Quel impact la réglementation de l'Ontario pourrait-elle avoir sur les consultants en immigration?
Les consultants exerçant leurs activités en Ontario peuvent être confrontés à des exigences de conformité supplémentaires, notamment l'enregistrement provincial et le respect de normes spécifiques. Ces mesures pourraient augmenter les coûts opérationnels mais visent à renforcer la responsabilité et le professionnalisme au sein de l’industrie. Les consultants travaillant dans plusieurs provinces devront se familiariser avec diverses réglementations, ce qui ajoute de la complexité à leur pratique. Cependant, les changements profitent en fin de compte aux praticiens éthiques en favorisant la confiance et la crédibilité dans le domaine.
Quels sont les avantages potentiels de cette législation pour les nouveaux arrivants ?

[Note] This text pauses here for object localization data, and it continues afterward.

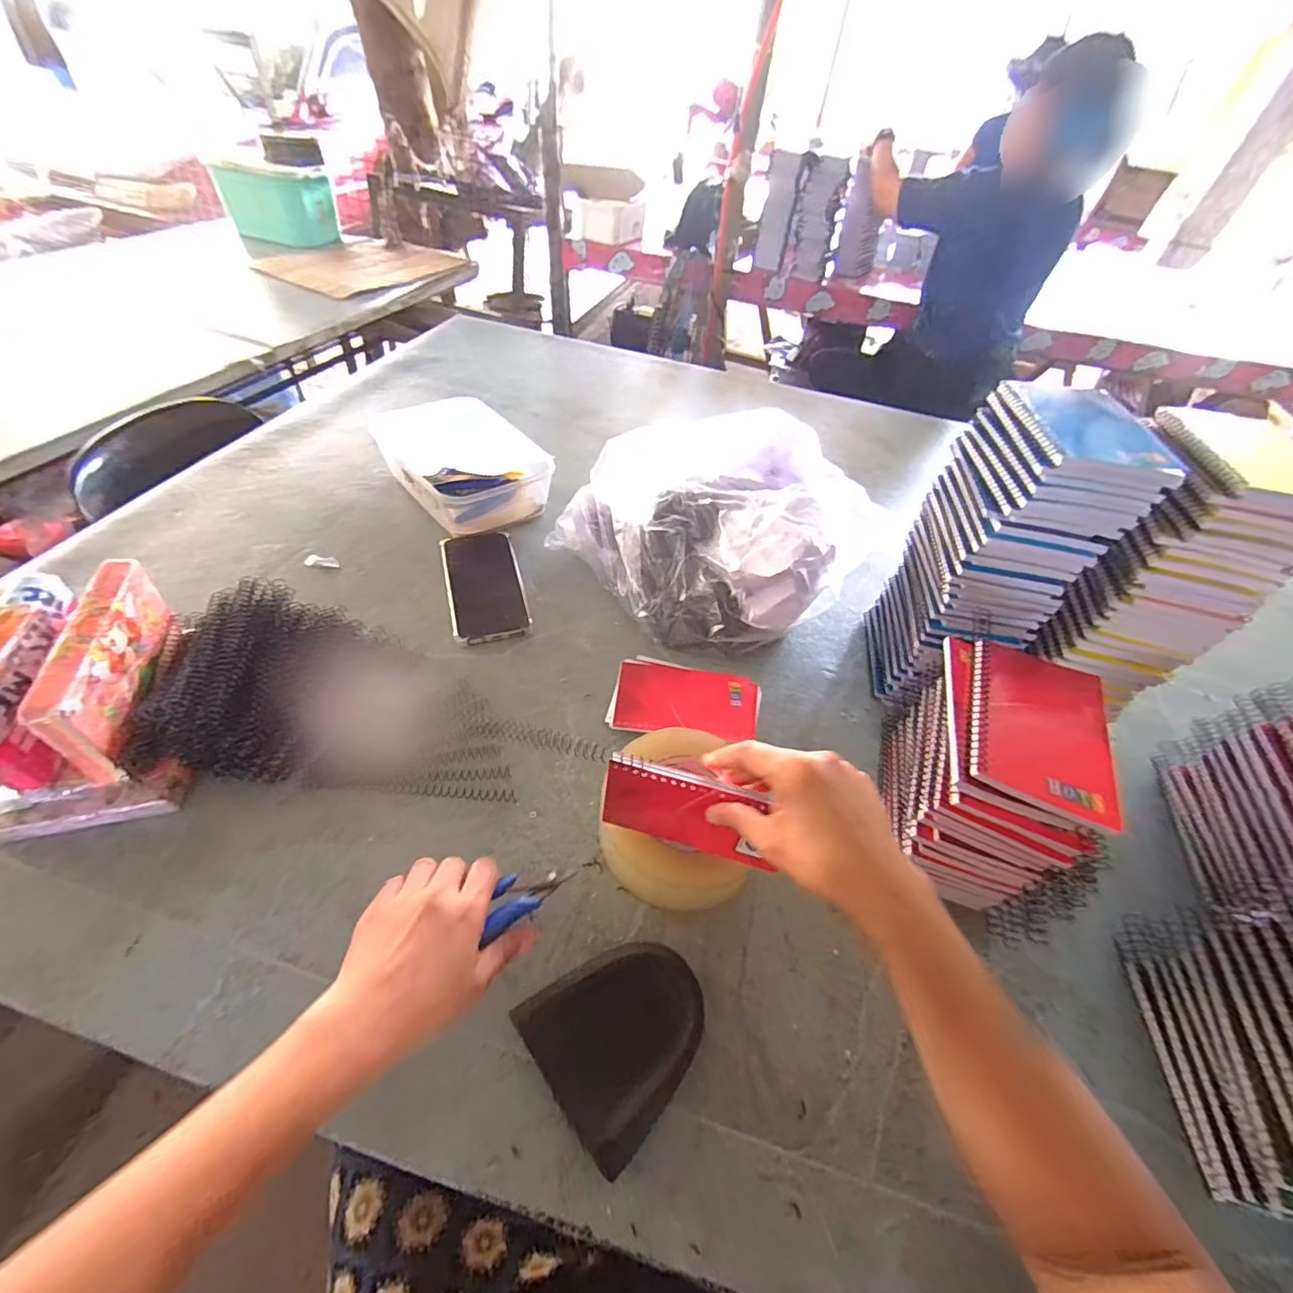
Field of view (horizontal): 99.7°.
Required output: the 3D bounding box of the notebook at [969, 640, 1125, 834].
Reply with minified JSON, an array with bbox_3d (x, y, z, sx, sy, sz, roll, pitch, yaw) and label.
[{"bbox_3d":[0.259,0.054,0.359,0.082,0.016,0.118,21,54,12],"label":"notebook"}]

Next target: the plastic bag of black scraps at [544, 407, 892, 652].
[{"bbox_3d":[0.078,-0.141,0.626,0.267,0.143,0.287,-28,57,-27],"label":"plastic bag of black scraps"}]

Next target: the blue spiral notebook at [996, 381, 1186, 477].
[{"bbox_3d":[0.322,-0.164,0.404,0.084,0.012,0.127,10,48,2],"label":"blue spiral notebook"}]

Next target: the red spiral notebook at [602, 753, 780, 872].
[{"bbox_3d":[0.029,0.111,0.368,0.115,0.077,0.017,14,49,5],"label":"red spiral notebook"}]

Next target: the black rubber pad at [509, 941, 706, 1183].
[{"bbox_3d":[-0.014,0.246,0.350,0.103,0.030,0.095,-27,57,-27],"label":"black rubber pad"}]

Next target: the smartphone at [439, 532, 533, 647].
[{"bbox_3d":[-0.184,-0.069,0.622,0.082,0.015,0.170,-11,51,-16],"label":"smartphone"}]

Les nouveaux arrivants bénéficieront d’une meilleure protection contre la fraude, de directives plus claires pour une représentation qualifiée et d’une responsabilisation accrue des consultants. Grâce à une surveillance provinciale plus stricte, les demandeurs peuvent mieux faire confiance à leurs représentants et réduire les risques de perte financière ou de fausse déclaration. L'approche de l'Ontario garantit également que les services d'immigration s'alignent sur les besoins spécifiques du marché du travail et de la démographie de la province, améliorant ainsi les résultats des nouveaux arrivants et de la communauté dans son ensemble.